Zum einen, dass es aus diesem Gruselkabinett rauskommt. Man kann die Wechseljahre schon so darstellen, als wäre das Leben vorbei und jetzt ist es schrecklich und alles Gute ist weg. 

Und so ist es ja nicht. Zum einen ist es ein Stück weit natürlicher Alterungsprozess, den auch die Männer durchleben müssen. Und wenn ich mich dagegen wehre, wird es nicht besser. Das heißt, ein Stück weit muss ich auch annehmen. Aber - und das finde ich diese total schöne Nebenbotschaft - ich habe es in der Hand, wie es sich verändert. Wir werden alle irgendwann älter, aber schauen Sie sich doch mal eine 60- Jährige an, die sich ihr Leben lang gut ernährt und Sport gemacht hat und eine 60-Jährige, die das nie gemacht hat, raucht und übergewichtig ist. Das habe ich in der Regel selbst in der Hand. 

Ich kann es immer ändern, es ist nie zu spät. Ich kann wirklich nur sagen, aus Erfahrung und tiefster Überzeugung und aus dem eigenen Herzen: es lohnt sich so sehr, auch wenn es am Anfang hart ist, aber es wird so viel besser.

Dann sind wir schon bei unserer Abschlussfrage: Unser Name ist ja gleichzeitig auch unser Motto. Wir wollen, dass alle Frauen ab 40 wissen, was sie in den Wechseljahren erwartet, damit sie eben auch da selbstbestimmt durchgehen können. Was ist denn Ihr “Me not” Moment? Also was ist ihnen besonders wichtig?

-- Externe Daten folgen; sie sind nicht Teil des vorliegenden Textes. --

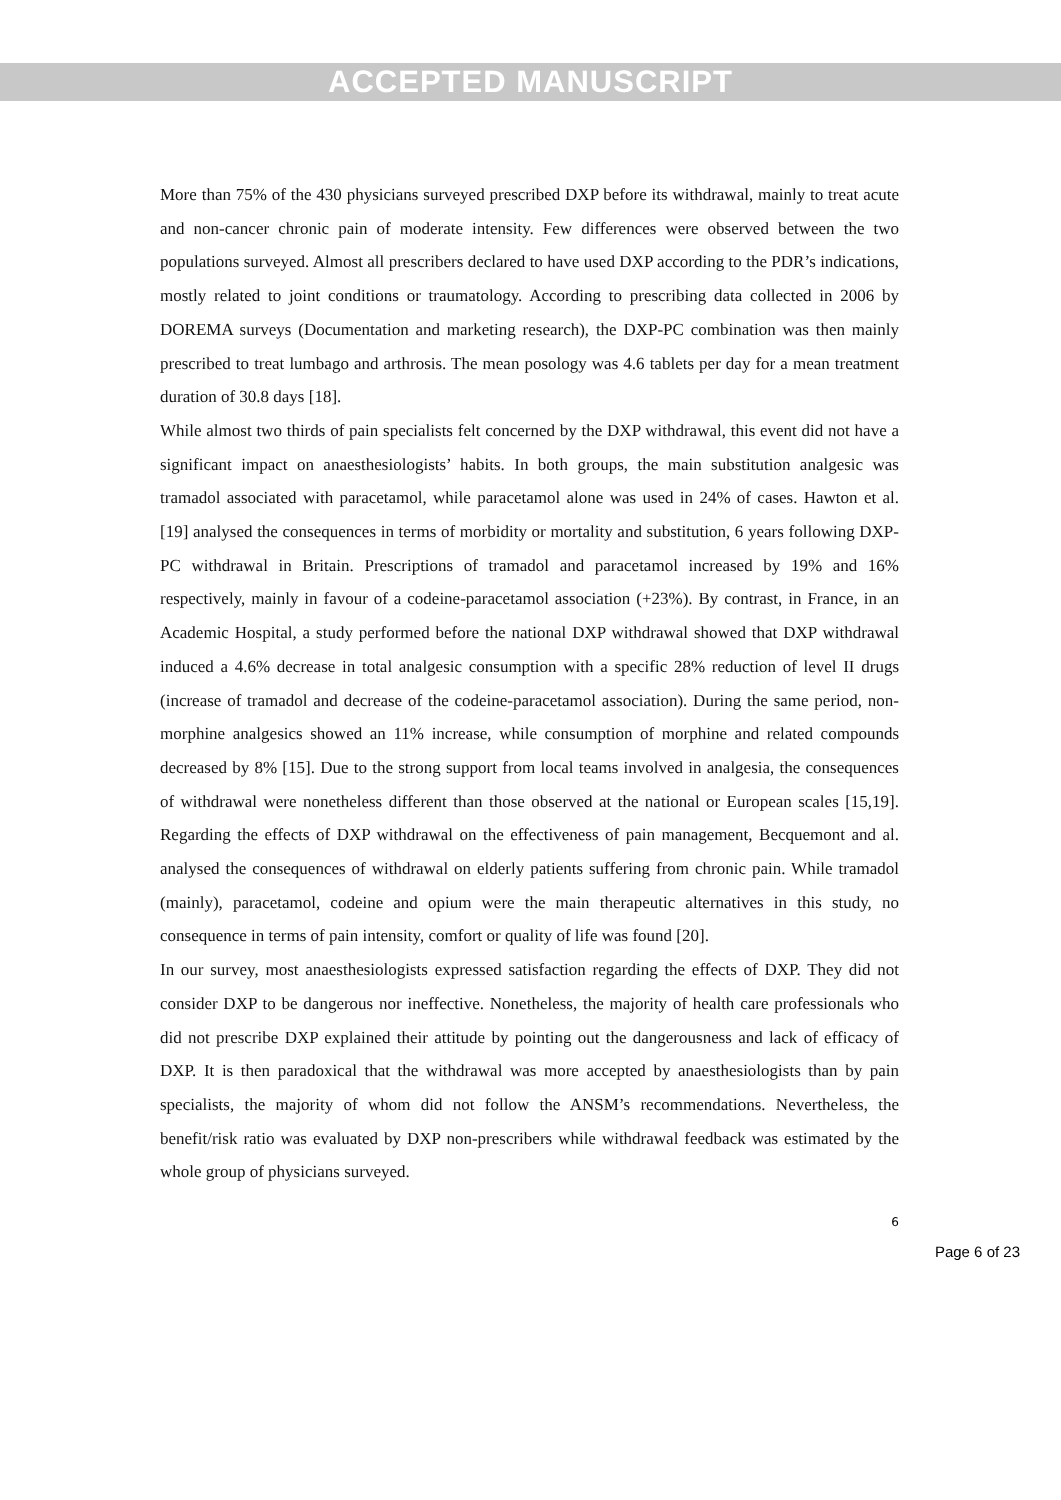ACCEPTED MANUSCRIPT
More than 75% of the 430 physicians surveyed prescribed DXP before its withdrawal, mainly to treat acute and non-cancer chronic pain of moderate intensity. Few differences were observed between the two populations surveyed. Almost all prescribers declared to have used DXP according to the PDR’s indications, mostly related to joint conditions or traumatology. According to prescribing data collected in 2006 by DOREMA surveys (Documentation and marketing research), the DXP-PC combination was then mainly prescribed to treat lumbago and arthrosis. The mean posology was 4.6 tablets per day for a mean treatment duration of 30.8 days [18].
While almost two thirds of pain specialists felt concerned by the DXP withdrawal, this event did not have a significant impact on anaesthesiologists’ habits. In both groups, the main substitution analgesic was tramadol associated with paracetamol, while paracetamol alone was used in 24% of cases. Hawton et al. [19] analysed the consequences in terms of morbidity or mortality and substitution, 6 years following DXP-PC withdrawal in Britain. Prescriptions of tramadol and paracetamol increased by 19% and 16% respectively, mainly in favour of a codeine-paracetamol association (+23%). By contrast, in France, in an Academic Hospital, a study performed before the national DXP withdrawal showed that DXP withdrawal induced a 4.6% decrease in total analgesic consumption with a specific 28% reduction of level II drugs (increase of tramadol and decrease of the codeine-paracetamol association). During the same period, non-morphine analgesics showed an 11% increase, while consumption of morphine and related compounds decreased by 8% [15]. Due to the strong support from local teams involved in analgesia, the consequences of withdrawal were nonetheless different than those observed at the national or European scales [15,19]. Regarding the effects of DXP withdrawal on the effectiveness of pain management, Becquemont and al. analysed the consequences of withdrawal on elderly patients suffering from chronic pain. While tramadol (mainly), paracetamol, codeine and opium were the main therapeutic alternatives in this study, no consequence in terms of pain intensity, comfort or quality of life was found [20].
In our survey, most anaesthesiologists expressed satisfaction regarding the effects of DXP. They did not consider DXP to be dangerous nor ineffective. Nonetheless, the majority of health care professionals who did not prescribe DXP explained their attitude by pointing out the dangerousness and lack of efficacy of DXP. It is then paradoxical that the withdrawal was more accepted by anaesthesiologists than by pain specialists, the majority of whom did not follow the ANSM’s recommendations. Nevertheless, the benefit/risk ratio was evaluated by DXP non-prescribers while withdrawal feedback was estimated by the whole group of physicians surveyed.
6
Page 6 of 23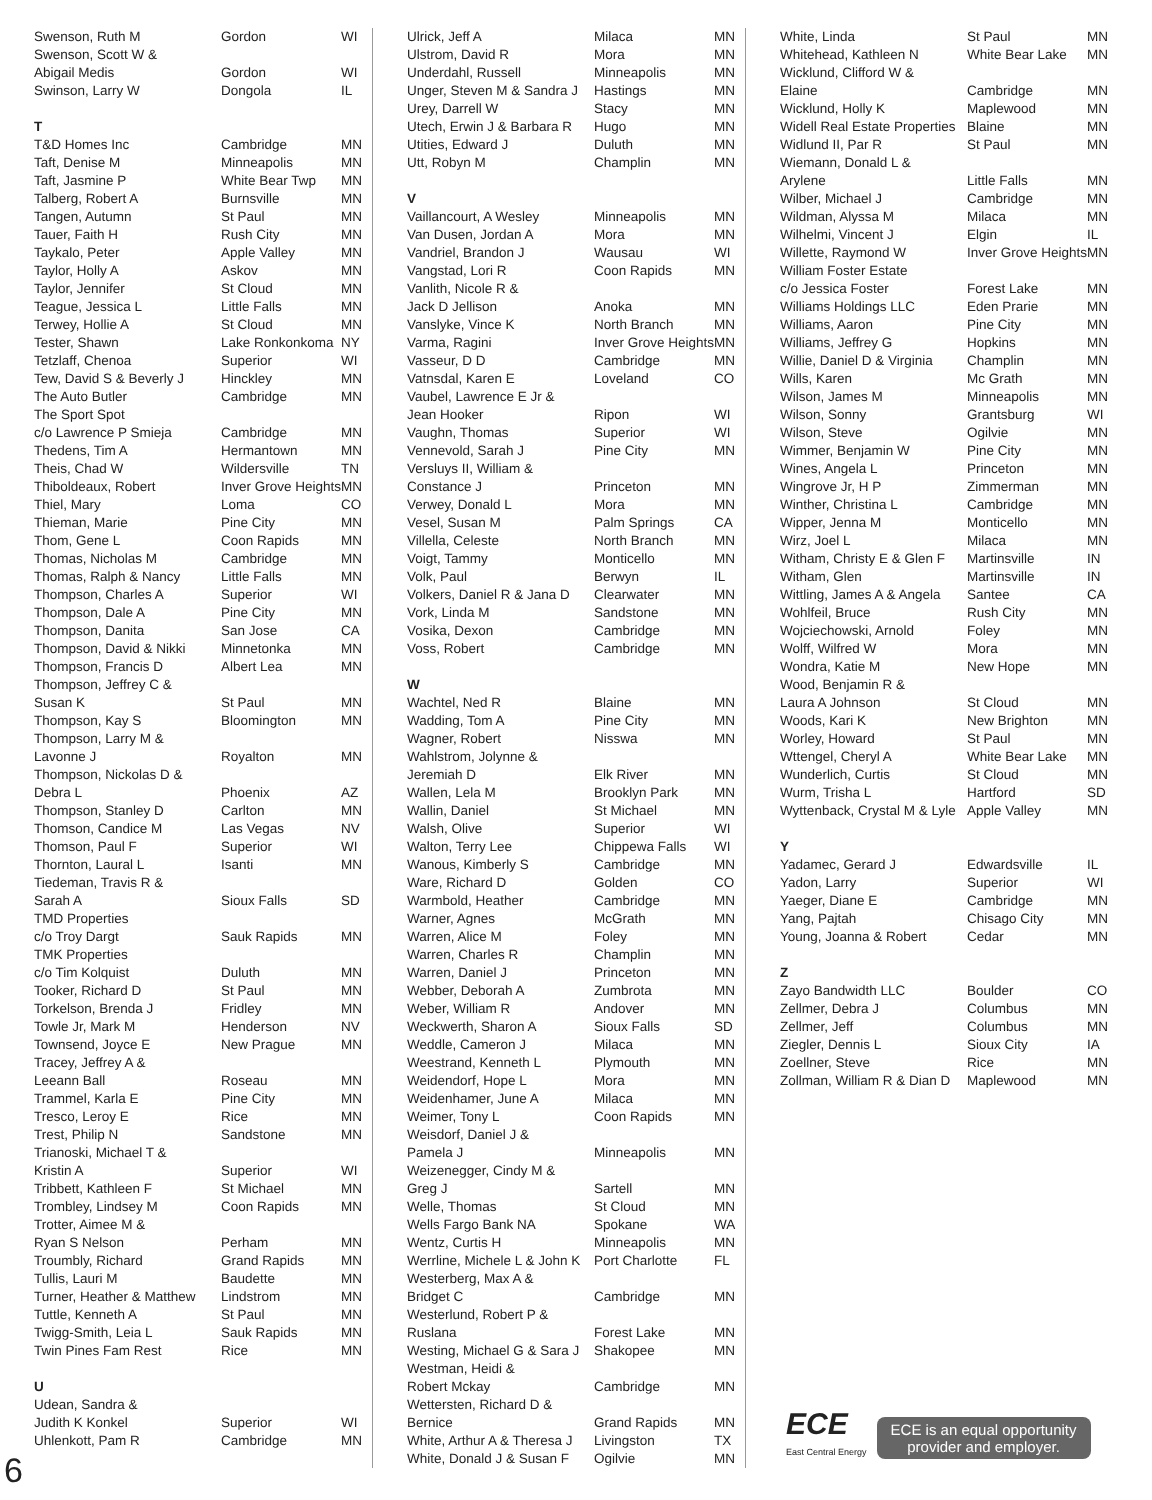| Swenson, Ruth M | Gordon | WI |
| Swenson, Scott W & | | |
| Abigail Medis | Gordon | WI |
| Swinson, Larry W | Dongola | IL |
| T | | |
| T&D Homes Inc | Cambridge | MN |
| Taft, Denise M | Minneapolis | MN |
| Taft, Jasmine P | White Bear Twp | MN |
| Talberg, Robert A | Burnsville | MN |
| Tangen, Autumn | St Paul | MN |
| Tauer, Faith H | Rush City | MN |
| Taykalo, Peter | Apple Valley | MN |
| Taylor, Holly A | Askov | MN |
| Taylor, Jennifer | St Cloud | MN |
| Teague, Jessica L | Little Falls | MN |
| Terwey, Hollie A | St Cloud | MN |
| Tester, Shawn | Lake Ronkonkoma | NY |
| Tetzlaff, Chenoa | Superior | WI |
| Tew, David S & Beverly J | Hinckley | MN |
| The Auto Butler | Cambridge | MN |
| The Sport Spot | | |
| c/o Lawrence P Smieja | Cambridge | MN |
| Thedens, Tim A | Hermantown | MN |
| Theis, Chad W | Wildersville | TN |
| Thiboldeaux, Robert | Inver Grove Heights | MN |
| Thiel, Mary | Loma | CO |
| Thieman, Marie | Pine City | MN |
| Thom, Gene L | Coon Rapids | MN |
| Thomas, Nicholas M | Cambridge | MN |
| Thomas, Ralph & Nancy | Little Falls | MN |
| Thompson, Charles A | Superior | WI |
| Thompson, Dale A | Pine City | MN |
| Thompson, Danita | San Jose | CA |
| Thompson, David & Nikki | Minnetonka | MN |
| Thompson, Francis D | Albert Lea | MN |
| Thompson, Jeffrey C & | | |
| Susan K | St Paul | MN |
| Thompson, Kay S | Bloomington | MN |
| Thompson, Larry M & | | |
| Lavonne J | Royalton | MN |
| Thompson, Nickolas D & | | |
| Debra L | Phoenix | AZ |
| Thompson, Stanley D | Carlton | MN |
| Thomson, Candice M | Las Vegas | NV |
| Thomson, Paul F | Superior | WI |
| Thornton, Laural L | Isanti | MN |
| Tiedeman, Travis R & | | |
| Sarah A | Sioux Falls | SD |
| TMD Properties | | |
| c/o Troy Dargt | Sauk Rapids | MN |
| TMK Properties | | |
| c/o Tim Kolquist | Duluth | MN |
| Tooker, Richard D | St Paul | MN |
| Torkelson, Brenda J | Fridley | MN |
| Towle Jr, Mark M | Henderson | NV |
| Townsend, Joyce E | New Prague | MN |
| Tracey, Jeffrey A & | | |
| Leeann Ball | Roseau | MN |
| Trammel, Karla E | Pine City | MN |
| Tresco, Leroy E | Rice | MN |
| Trest, Philip N | Sandstone | MN |
| Trianoski, Michael T & | | |
| Kristin A | Superior | WI |
| Tribbett, Kathleen F | St Michael | MN |
| Trombley, Lindsey M | Coon Rapids | MN |
| Trotter, Aimee M & | | |
| Ryan S Nelson | Perham | MN |
| Troumbly, Richard | Grand Rapids | MN |
| Tullis, Lauri M | Baudette | MN |
| Turner, Heather & Matthew | Lindstrom | MN |
| Tuttle, Kenneth A | St Paul | MN |
| Twigg-Smith, Leia L | Sauk Rapids | MN |
| Twin Pines Fam Rest | Rice | MN |
| U | | |
| Udean, Sandra & | | |
| Judith K Konkel | Superior | WI |
| Uhlenkott, Pam R | Cambridge | MN |
| Ulrick, Jeff A | Milaca | MN |
| Ulstrom, David R | Mora | MN |
| Underdahl, Russell | Minneapolis | MN |
| Unger, Steven M & Sandra J | Hastings | MN |
| Urey, Darrell W | Stacy | MN |
| Utech, Erwin J & Barbara R | Hugo | MN |
| Utities, Edward J | Duluth | MN |
| Utt, Robyn M | Champlin | MN |
| V | | |
| Vaillancourt, A Wesley | Minneapolis | MN |
| Van Dusen, Jordan A | Mora | MN |
| Vandriel, Brandon J | Wausau | WI |
| Vangstad, Lori R | Coon Rapids | MN |
| Vanlith, Nicole R & | | |
| Jack D Jellison | Anoka | MN |
| Vanslyke, Vince K | North Branch | MN |
| Varma, Ragini | Inver Grove Heights | MN |
| Vasseur, D D | Cambridge | MN |
| Vatnsdal, Karen E | Loveland | CO |
| Vaubel, Lawrence E Jr & | | |
| Jean Hooker | Ripon | WI |
| Vaughn, Thomas | Superior | WI |
| Vennevold, Sarah J | Pine City | MN |
| Versluys II, William & | | |
| Constance J | Princeton | MN |
| Verwey, Donald L | Mora | MN |
| Vesel, Susan M | Palm Springs | CA |
| Villella, Celeste | North Branch | MN |
| Voigt, Tammy | Monticello | MN |
| Volk, Paul | Berwyn | IL |
| Volkers, Daniel R & Jana D | Clearwater | MN |
| Vork, Linda M | Sandstone | MN |
| Vosika, Dexon | Cambridge | MN |
| Voss, Robert | Cambridge | MN |
| W | | |
| Wachtel, Ned R | Blaine | MN |
| Wadding, Tom A | Pine City | MN |
| Wagner, Robert | Nisswa | MN |
| Wahlstrom, Jolynne & | | |
| Jeremiah D | Elk River | MN |
| Wallen, Lela M | Brooklyn Park | MN |
| Wallin, Daniel | St Michael | MN |
| Walsh, Olive | Superior | WI |
| Walton, Terry Lee | Chippewa Falls | WI |
| Wanous, Kimberly S | Cambridge | MN |
| Ware, Richard D | Golden | CO |
| Warmbold, Heather | Cambridge | MN |
| Warner, Agnes | McGrath | MN |
| Warren, Alice M | Foley | MN |
| Warren, Charles R | Champlin | MN |
| Warren, Daniel J | Princeton | MN |
| Webber, Deborah A | Zumbrota | MN |
| Weber, William R | Andover | MN |
| Weckwerth, Sharon A | Sioux Falls | SD |
| Weddle, Cameron J | Milaca | MN |
| Weestrand, Kenneth L | Plymouth | MN |
| Weidendorf, Hope L | Mora | MN |
| Weidenhamer, June A | Milaca | MN |
| Weimer, Tony L | Coon Rapids | MN |
| Weisdorf, Daniel J & | | |
| Pamela J | Minneapolis | MN |
| Weizenegger, Cindy M & | | |
| Greg J | Sartell | MN |
| Welle, Thomas | St Cloud | MN |
| Wells Fargo Bank NA | Spokane | WA |
| Wentz, Curtis H | Minneapolis | MN |
| Werrline, Michele L & John K | Port Charlotte | FL |
| Westerberg, Max A & | | |
| Bridget C | Cambridge | MN |
| Westerlund, Robert P & | | |
| Ruslana | Forest Lake | MN |
| Westing, Michael G & Sara J | Shakopee | MN |
| Westman, Heidi & | | |
| Robert Mckay | Cambridge | MN |
| Wettersten, Richard D & | | |
| Bernice | Grand Rapids | MN |
| White, Arthur A & Theresa J | Livingston | TX |
| White, Donald J & Susan F | Ogilvie | MN |
| White, Linda | St Paul | MN |
| Whitehead, Kathleen N | White Bear Lake | MN |
| Wicklund, Clifford W & | | |
| Elaine | Cambridge | MN |
| Wicklund, Holly K | Maplewood | MN |
| Widell Real Estate Properties | Blaine | MN |
| Widlund II, Par R | St Paul | MN |
| Wiemann, Donald L & | | |
| Arylene | Little Falls | MN |
| Wilber, Michael J | Cambridge | MN |
| Wildman, Alyssa M | Milaca | MN |
| Wilhelmi, Vincent J | Elgin | IL |
| Willette, Raymond W | Inver Grove Heights | MN |
| William Foster Estate | | |
| c/o Jessica Foster | Forest Lake | MN |
| Williams Holdings LLC | Eden Prarie | MN |
| Williams, Aaron | Pine City | MN |
| Williams, Jeffrey G | Hopkins | MN |
| Willie, Daniel D & Virginia | Champlin | MN |
| Wills, Karen | Mc Grath | MN |
| Wilson, James M | Minneapolis | MN |
| Wilson, Sonny | Grantsburg | WI |
| Wilson, Steve | Ogilvie | MN |
| Wimmer, Benjamin W | Pine City | MN |
| Wines, Angela L | Princeton | MN |
| Wingrove Jr, H P | Zimmerman | MN |
| Winther, Christina L | Cambridge | MN |
| Wipper, Jenna M | Monticello | MN |
| Wirz, Joel L | Milaca | MN |
| Witham, Christy E & Glen F | Martinsville | IN |
| Witham, Glen | Martinsville | IN |
| Wittling, James A & Angela | Santee | CA |
| Wohlfeil, Bruce | Rush City | MN |
| Wojciechowski, Arnold | Foley | MN |
| Wolff, Wilfred W | Mora | MN |
| Wondra, Katie M | New Hope | MN |
| Wood, Benjamin R & | | |
| Laura A Johnson | St Cloud | MN |
| Woods, Kari K | New Brighton | MN |
| Worley, Howard | St Paul | MN |
| Wttengel, Cheryl A | White Bear Lake | MN |
| Wunderlich, Curtis | St Cloud | MN |
| Wurm, Trisha L | Hartford | SD |
| Wyttenback, Crystal M & Lyle | Apple Valley | MN |
| Y | | |
| Yadamec, Gerard J | Edwardsville | IL |
| Yadon, Larry | Superior | WI |
| Yaeger, Diane E | Cambridge | MN |
| Yang, Pajtah | Chisago City | MN |
| Young, Joanna & Robert | Cedar | MN |
| Z | | |
| Zayo Bandwidth LLC | Boulder | CO |
| Zellmer, Debra J | Columbus | MN |
| Zellmer, Jeff | Columbus | MN |
| Ziegler, Dennis L | Sioux City | IA |
| Zoellner, Steve | Rice | MN |
| Zollman, William R & Dian D | Maplewood | MN |
6
ECE
East Central Energy
ECE is an equal opportunity
provider and employer.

Lasst euch nicht ausbremsen, egal von was. Vom Periodenschmerz, von Hitzewallungen, von sonstigen Wechseljahresbeschwerden und schon gar nicht, weil ihr eine Frau seid. Das ist so wichtig.

Vielen Dank für das Interview.

Zusammenfassung:

Dr. Ursula Manunzio, Ärztin für Sportmedizin, Ernährungsmedizin, Rehabilitation und Prävention, betont die Bedeutung von Sport in den Wechseljahren. Sie erklärt, dass regelmäßige Bewegung viele Beschwerden lindern oder sogar verhindern kann, darunter Hitzewallungen, depressive Verstimmungen und körperliche Veränderungen. Dr. Manunzio empfiehlt eine Kombination aus Ausdauer-, Kraft- und Flexibilitätstraining und betont, dass jede Art von Bewegung hilfreich ist. Sie rät zu einem sportmedizinischen Check-up und ermutigt dazu, Bewegung in den Alltag zu integrieren. Die Ärztin kritisiert, dass Wechseljahresbeschwerden in der Medizin oft nicht ausreichend berücksichtigt werden und plädiert für mehr Aufklärung. Ihr Wunsch ist es, dass die Wechseljahre nicht als schreckliche Phase wahrgenommen werden, sondern als natürlicher Prozess, den Frauen aktiv und positiv gestalten können.